When Paul Betts worked as a software developer at Microsoft, he grew frustrated by the number of meetings he had to attend. So he coded a program that linked up with his Outlook schedule. It checked the job titles of his fellow attendees at the gatherings he doodled his way through, estimated their salaries, and then tallied up the amount of money wasted at each scheduled sit-down. The average meeting frittered away about $500. “In a typical 40-hour workweek, I’d have maybe 20 to 30 hours of meetings,” says Betts. “Too little is accomplished.”
Betts left Microsoft in August for GitHub, an 80-person startup that stores programmers’ source code. GitHub’s software makes it easy for many decentralized people or teams to contribute to a single project, and its own employees use it to collaborate while discussing ideas in a freewheeling chat room. They avoid face-to-face meetings almost entirely.
Engineers are often in control at the latest crop of Silicon Valley success stories—think of coder-run companies such as Facebook, Dropbox, and Square. They’re reshaping the daily routine of thousands of office workers, with a special emphasis on fewer meetings. The forced hourlong sit-down is acutely problematic for engineers, designers, and other so-called makers, according to a 2009 essay by Paul Graham, a programmer and co-founder of the tech incubator Y Combinator. “When you’re operating on the maker’s schedule, meetings are a disaster” because they disrupt the creative flow, he argues. “You can’t write or program well in units of an hour. That’s barely enough time to get started.”
More to the point, tech companies that favor traditional management structures—with all those meetings—may have trouble hiring top engineering talent, says Mike Abbott, a partner at venture capital firm Kleiner Perkins Caufield & Byers who has worked at Twitter, Palm, and Microsoft. Reducing the number of manager-led meetings means putting more decisionmaking power in the hands of the people actually building products, letting star employees shine and exposing those less capable. “Accountability is a good thing,” says Abbott.
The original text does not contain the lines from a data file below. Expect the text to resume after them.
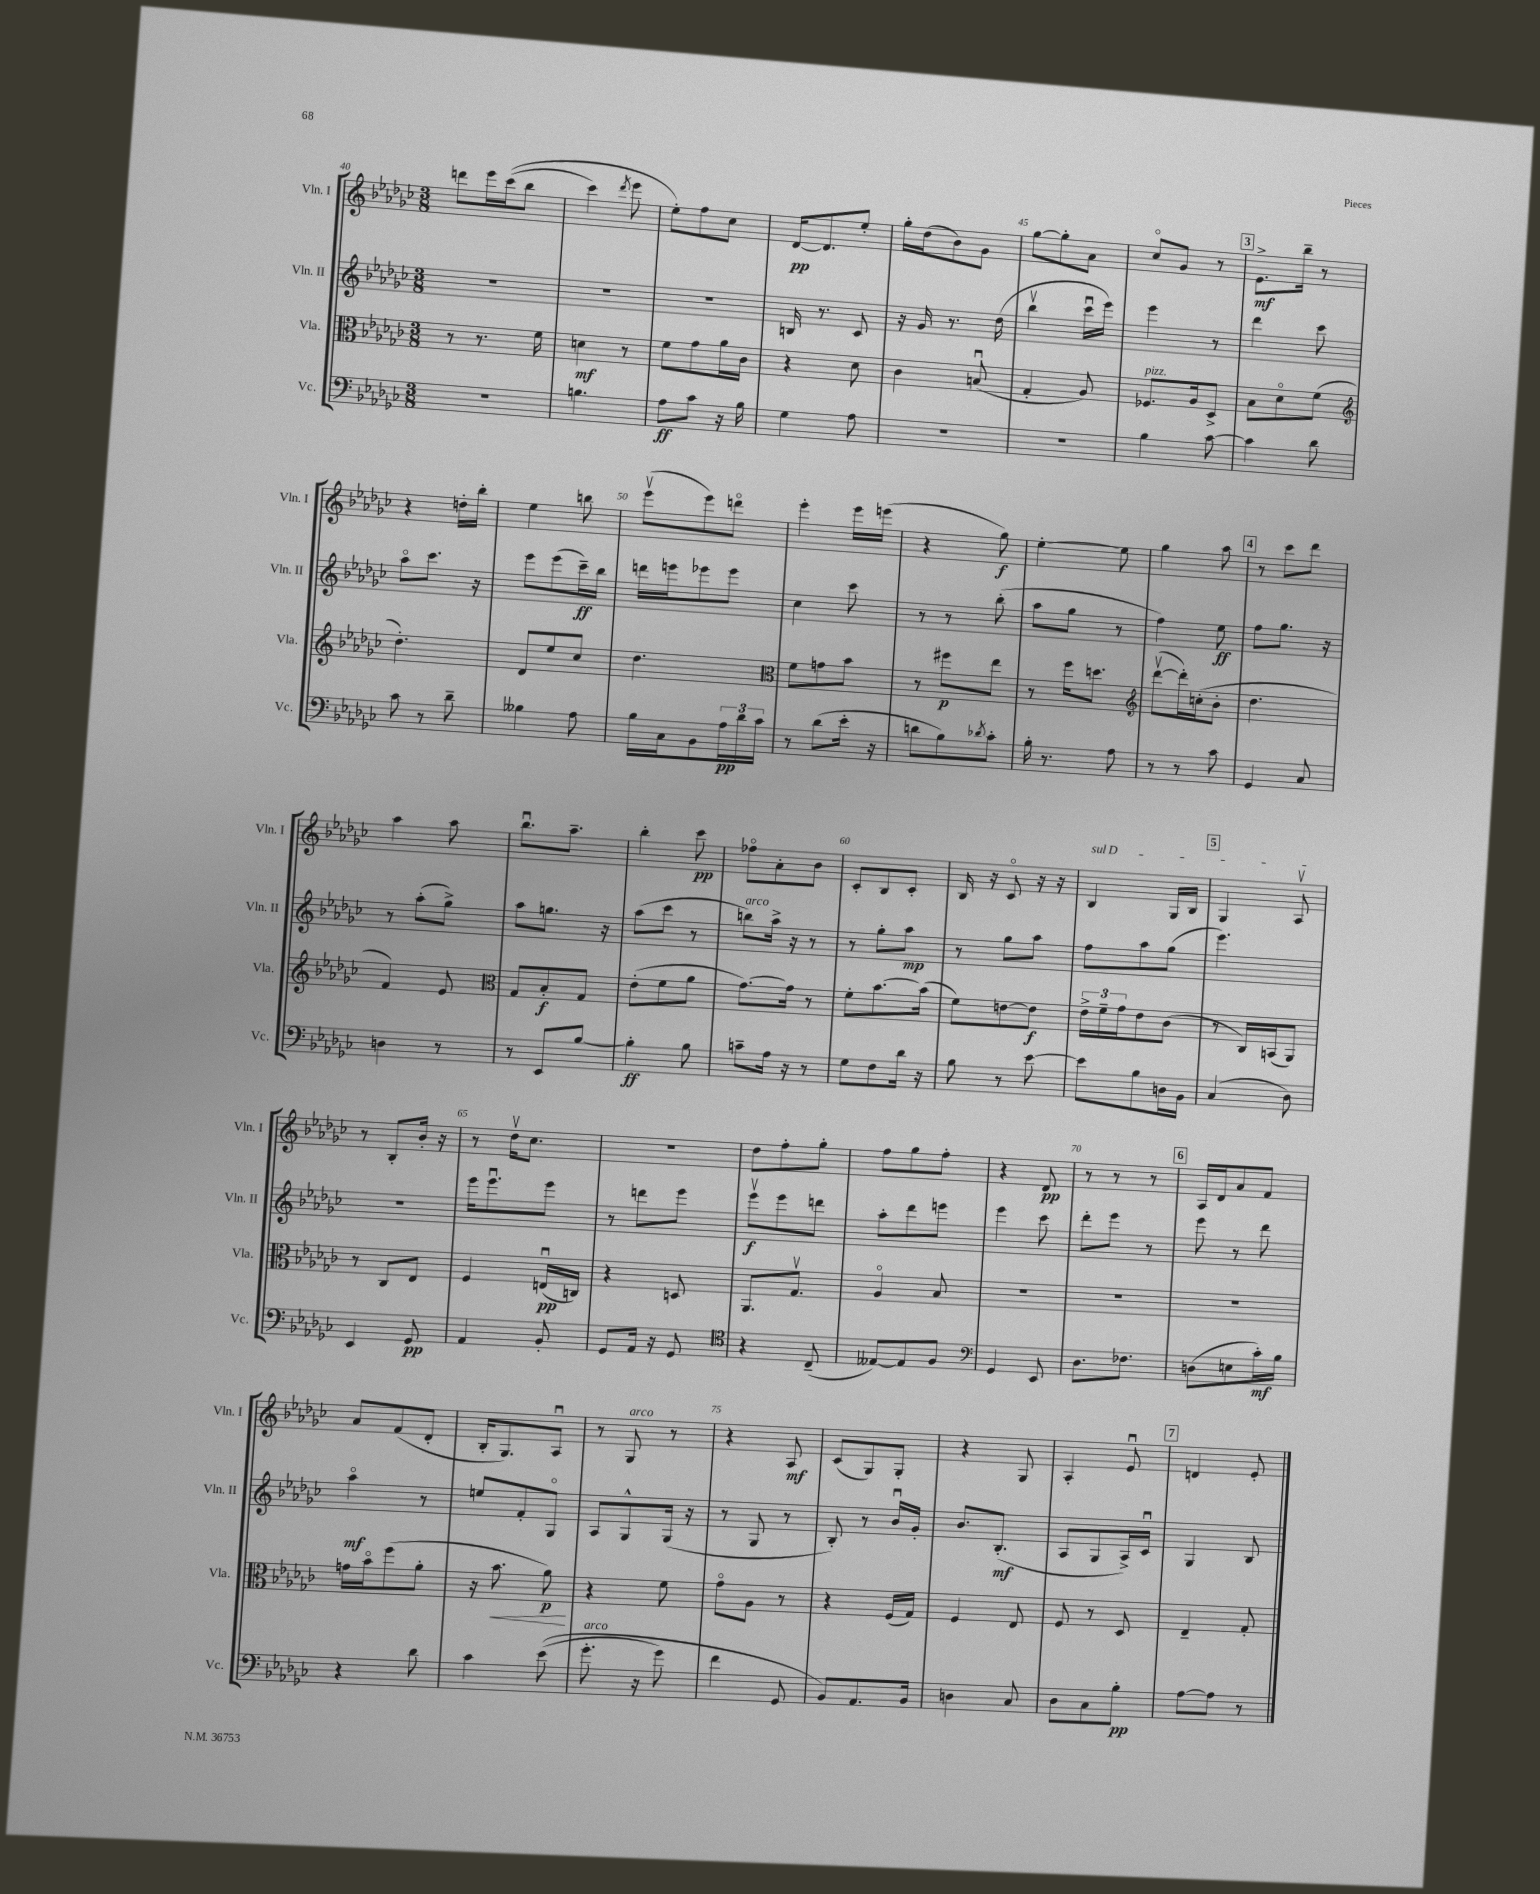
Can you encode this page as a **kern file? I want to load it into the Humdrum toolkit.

**kern	**kern	**kern	**kern
*staff4	*staff3	*staff2	*staff1
*clefF4	*clefC3	*clefG2	*clefG2
*k[b-e-a-d-g-c-]	*k[b-e-a-d-g-c-]	*k[b-e-a-d-g-c-]	*k[b-e-a-d-g-c-]
*M3/8	*M3/8	*M3/8	*M3/8
4.r	8r	4.r	8ddd\L
.	8.r	.	16eee-\L
.	.	.	&((16ccc-\J
.	.	.	8bb-\J
.	16f\	.	.
=	=	=	=
4.B\	4d\	4.r	4ccc-\)
.	.	.	8qddd-/
.	8r	.	8eee-\
=	=	=	=
8A-\L	8f\L	4.r	8ee-'\L&)
8c-\J	8g-\	.	8ff\
16r	16a-\L	.	8cc-\J
16B-\	16c-\JJ	.	.
=	=	=	=
4G-\	4r	16B/	[16d-/LK
.	.	8.r	8.d-/]
8A-\	8d-\	8c-/	8ee-'/J
=	=	=	=
4.r	4c-\	16r	16gg-'\LL
.	.	16g-/	(16dd-\J
.	.	8.r	8b-\)
.	(8Bu/	.	8g-\J
.	.	(16dd-\	.
=	=	=	=
4.r	4G-'/	4bb-v\	[8gg-\L
.	.	.	8gg-'\]
.	8A-/)	16ccc-u\LL	8a-\J
.	.	16eee-\JJ)	.
=	=	=	=
4B-\	8.F-/L	4eee-\	8cc-o/L
.	.	.	8g-/J
.	16A-/k	.	.
[8c-\	8D-^/J	8r	8r
=	=	=	=
4c-\]	8B-\L	4ddd-\	8.e-^\L
.	8d-o\	.	.
.	.	.	16bb-~\Jk
8d-\	(8f\J	8ccc-\	8r
=	=	=	=
*	*clefG2	*	*
8c-\	4.dd-'\)	8aa-o\L	4r
8r	.	8.ccc-\J	.
8d-~\	.	.	16dd'\LL
.	.	16r	16bb-'\JJ
=	=	=	=
4B--\	8d-/L	8eee-\L	4ee-\
.	8ee-/	(8eee-\	.
8A-\	8cc-/J	16ccc-~\L)	8bb\
.	.	16bb-\JJ	.
=	=	=	=
16B-\LL	4.dd-\	16ddd\LL	(8eee-v\L
16C-\J	.	16eee\J	.
8BB-\	.	8eee-\	8eee-\)
24A-\L	.	8eee-\J	8dddo\J
24d-\	.	.	.
24c-\JJ	.	.	.
=	=	=	=
*	*clefC3	*	*
8r	8f\L	4cc-\	4eee-'\
(8d-\L	8g\	.	.
16e-'\Jk	8b-\J	8ccc-\	16eee-\LL
16r	.	.	(16eee\JJ
=	=	=	=
8d\L	8r	8r	4r
8B-\)	8ff#\L	8r	.
8qd-/	.	.	.
8c-'\J	8ee-\J	(8bb-'\	8gg-\)
=	=	=	=
16B-'\	8r	8aa-\L	[4ee-'\
8.r	.	.	.
.	16ff\LK	8gg-\J	.
.	8.dd\J	.	.
8A-\	.	8r	8ee-\]
=	=	=	=
*	*clefG2	*	*
8r	([8ddd-v\L	4ff\)	4gg-\
8r	16ddd-'\]L)	.	.
.	(16cc'\J	.	.
8c-\	8b-'\J	8ee-\	8aa-\
=	=	=	=
4GG-/	4.dd-\	8ff\L	8r
.	.	8.gg-\J	8ccc-\L
8C-/	.	.	8ddd-\J
.	.	16r	.
=	=	=	=
4D\	4f/)	8r	4aa-\
.	.	(8aa-'\L	.
8r	8e-/	8gg-^\J)	8aa-\
=	=	=	=
*	*clefC3	*	*
8r	8G-/L	8aa-\L	8.bb-u\L
8EE-/L	8B-'/	8.gg\J	.
.	.	.	8.aa-~\J
[8B-/J	8G-/J	.	.
.	.	16r	.
=	=	=	=
4B-'\]	(8e-'\L	(8aa-\L	4bb-'\
.	8f\	8ccc-\J	.
8B-\	8a-\J	8r	8ccc-\
=	=	=	=
8c~\L	[8.g-\L)	8bb\L)	8ff-o\L
16A-\Jk	.	16aa-^\Jk	8a-'\
16r	16g-\]Jk	16r	.
8r	8r	8r	8b-\J
=	=	=	=
8G-\L	8f'\L	8r	8c-'/L
8F\	[8.b-\	8gg-'\L	8B-/
16d-\Jk	.	8aa-\J	8c-'/J
16r	(16b-\]Jk	.	.
=	=	=	=
8B-\	8f\L)	8r	16B-/
.	.	.	16r
8r	[8e\	8gg-\L	8c-o/
[8e-\	8e\]J	8aa-\J	16r
.	.	.	16r
=	=	=	=
8e-\]L	24e-^\LL	8ff\L	4B-/
.	24f~\	.	.
.	24g-\J	.	.
8B-\	8e-\	8aa-\	.
16D\L	(8c-\J	(8gg-\J	16G-/LL
16BB-\JJ	.	.	16B-/JJ
=	=	=	=
(4C-/	8r	4.eee-\)	4G-/
.	16C-/LL)	.	.
.	(16BB/J	.	.
8D-\)	8AA-/J)	.	8A-v/
=	=	=	=
4EE-/	8r	4.r	8r
.	8C-/L	.	8B-'/L
8GG-/	8E-/J	.	16b-'/Jk
.	.	.	16r
=	=	=	=
4AA-/	4F/	16eee-\LK	8r
.	.	8.eee-u\	.
.	.	.	16dd-v\LK
.	.	.	8.cc-\J
8BB-'/	(16Eu/LL	8eee-\J	.
.	16C/JJ)	.	.
=	=	=	=
8GG-/L	4r	8r	4.r
16AA-/Jk	.	8ddd\L	.
16r	.	.	.
8GG-/	8D/	8eee-\J	.
=	=	=	=
*clefC4	*	*	*
4r	8.AA-/L	8eee-v\L	8dd-\L
.	.	8eee-\	8ff'\
.	8.G-v/J	.	.
(8C-~/	.	8ddd\J	8gg-'\J
=	=	=	=
[8E--/L)	4A-o/	8aa-'\L	8ff\L
8E--/]	.	8ddd-\	8gg-\
8F/J	8B-/	8eee\J	8ff'\J
=	=	=	=
*clefF4	*	*	*
4GG-/	4.r	4eee-\	4r
8EE-/	.	8ccc-\	8d-/
=	=	=	=
8.D-\L	4.r	8ddd-'\L	8r
.	.	8eee-\J	8r
8.F-\J	.	.	.
.	.	8r	8r
=	=	=	=
(8D\L	4.r	8eee-\	16A-/LL
.	.	.	16d-/J
8E\	.	8r	8a-/
16c-'\L)	.	8ddd-\	8f/J
16B-\JJ	.	.	.
=	=	=	=
4r	16g\LL	4aa-o\	8a-/L
.	16b-o\J	.	.
.	(8ff\	.	(8f/
8d-\	8a-'\J	8r	8d-'/J
=	=	=	=
4c-\	16r	8ee/L	16B-'/LK
.	8.b-\	.	8.G-/)
.	.	8f'/	.
&((8e-\	8a-\)	8G-o/J	8A-u/J
=	=	=	=
8.g-'\	4r	8A-/L	8r
.	.	8G-^^/	8G-/
16r	.	.	.
8g-\)	8f\	(16G-/Jk	8r
.	.	16r	.
=	=	=	=
4f\	8g-o\L	8r	4r
.	8A-\J	8G-/	.
8GG-/	8r	8r	8A-/
=	=	=	=
8BB-/L&)	4r	8B-'/)	(8c-/L
8.AA-/	.	8r	8G-/)
.	(16F/LL	16b-u/LL	8G-'/J
16BB-/Jk	16G-/JJ)	16g-'/JJ	.
=	=	=	=
4D\	4F/	8.b-/L	4r
.	.	(8.B-'/J	.
8C-/	8E-/	.	8G-/
=	=	=	=
8D-\L	8F/	8A-/L	4A-'/
8C-\	8r	8G-/	.
8B-'\J	8D-/	16A-^/L)	8e-u/
.	.	16c-u/JJ	.
=	=	=	=
[8A-\L	4E-~/	4G-/	4d/
8A-\]J	.	.	.
8r	8G-'/	8B-/	8e-'/
==	==	==	==
*-	*-	*-	*-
The trend is evident at tech companies big and small. Michael Waxman keeps his company’s meetings short by making attendees stand. At his startup Grouper, which runs a Web service that arranges six-person blind dates, the daily morning meetings last less than 10 minutes, he says. Waxman used to set a timer to cap them at five. Jeff Atwood, the co-founder of the Q&A forum Stack Exchange, recently laid out his rules for good meeting etiquette, including that “no meeting should ever be more than an hour, under penalty of death.”
After Larry Page took over as Google’s chief executive officer last year, he limited most meetings to 10 attendees and pushed managers to outline clear goals before scheduling a gathering, according to Kristen Gil, the company’s vice president of operations. Facebook has a loose policy called No-Meeting Wednesday, when engineers are encouraged to “stay focused on building products,” says Meredith Chin, a spokeswoman for the company.
Some startups are trying to capitalize on the movement against meetings. Asana, a company founded by two former Facebook executives in 2008, builds business productivity software that lets employees maintain personal and companywide to-do lists, take notes, and discuss projects. Justin Rosenstein, one of the founders, estimates Asana can cut out at least half of a company’s meetings. Dustin Moskovitz, the other Asana founder, avoids them almost entirely, often reviewing meeting minutes at his leisure and chiming in with written comments.
Opposition to meetings isn’t new, especially within the tech industry. Simon Ramo, a 99-year-old tech pioneer who has sold companies to General Electric, Boeing, and Honeywell, penned a 2005 book about the pitfalls of meetings. He isn’t convinced that Asana or any new software will kill boardrooms. Far from it. “The information technology revolution makes it possible to have more information go to more people more efficiently,” Ramo says. “More people can now be informed on topics. Therefore, more people have ideas.” And that leads to longer discussions and … more meetings.
Asana’s Rosenstein acknowledges that some face time is necessary. “People thought that all cholesterol was bad, but there’s good cholesterol and bad cholesterol,” he says. “All of the meetings we ever have are the good kind.”